In December, 1941, this officer led a bombing and machine-gun attack on enemy mechanical transport in the Acroma area. Following the attack, Squadron Leader Stephens observed the fighter escort in combat with a force of enemy fighters, but, whilst attempting to participate in the engagement, his aircraft was severely damaged by an enemy fighter pilot whose cannon fire exploded the starboard petrol tank which, with the oil tank, burst into flames. The same burst of fire wounded Squadron Leader Stephens in both feet and blew out the starboard side of the aircraft's cockpit. Squadron Leader Stephens then prepared to abandon aircraft but, when half-way out of the cockpit, he observed an enemy aircraft fly past him. He immediately regained his seat and shot down the enemy aircraft. Squadron Leader Stephens finally, left his crippled aircraft by parachute and landed safely on the ground where he beat out the flames from his burning clothing. Although he had landed within 300 yards of the enemy's lines, Squadron Leader Stephens succeeded in regaining our own territory within three-quarters of an hour. Throughout, this officer displayed great courage and devotion to duty. Previously, Squadron Leader Stephens led his squadron on operations which were of the greatest value during the battle for Tobruk. His leadership and example proved an inspiration.

He then joined No. 229 Squadron flying Spitfires on Malta in October 1942. He was shot down on 12 October and picked up by an air-sea rescue motor launch. In November we became wing commander (flying) at Hal Far airfield. He returned to the UK in 1943 and served in various staff positions, before becoming Chief Flying Instructor at No. 3 Operational Training Unit in January 1944.
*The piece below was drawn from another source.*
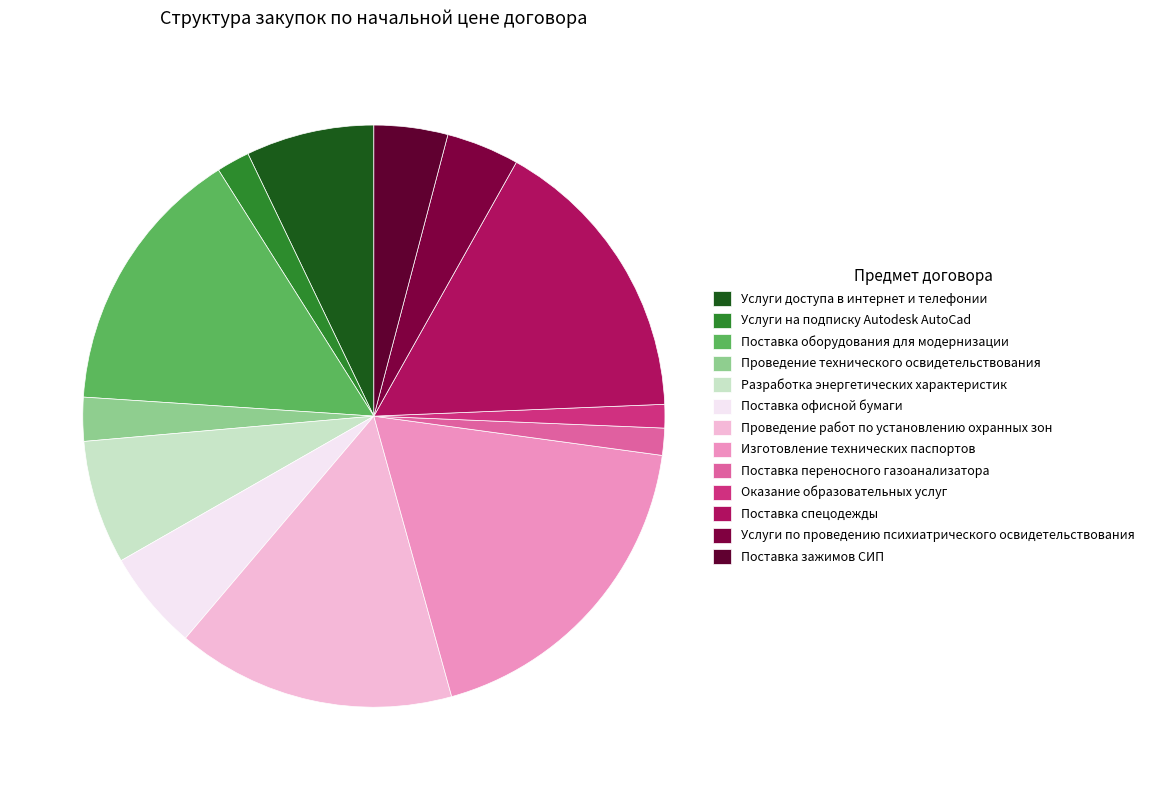

What percentage do Услуги доступа в интернет и телефонии and Поставка офисной бумаги together represent?

12.7%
Stephens' final score in the war was 15 (and 3 shared) destroyed, 2 unconfirmed destroyed, 1 probable and 5 damaged.

==Post-war career and personal life==
Stephens continued to serve in the RAF until 1960. After the Second World War he was the first RAF officer to join the newly formed NATO and had staff appointments with Supreme Headquarters Allied Powers Europe and in the Air Ministry, where he was involved in fighter operations.

He joined the Rolls-Royce company soon afterward and based himself in Paris. He retired altogether in 1980 and lived in the south of France, only to return to Britain in 1992.

In 1942 he married Violet May Paterson, always known as "Blue" because she was given a blue ribbon when she was born to identify her from her twin sister; the couple had a son and a daughter.

Photographs of Stephens' medals and damage to his aircraft appeared in the Daily Telegraph in June 2012.

==Bibliography==
- Holmes, Tony. Hurricanes Aces 1939–1940. London: Osprey, 1998 ISBN 978-1-85532-597-5.
- Price, Dr. Alfred. Spitfire Mark V Aces 1939–1945. London: Osprey, 1997 ISBN 978-1-85532-635-4.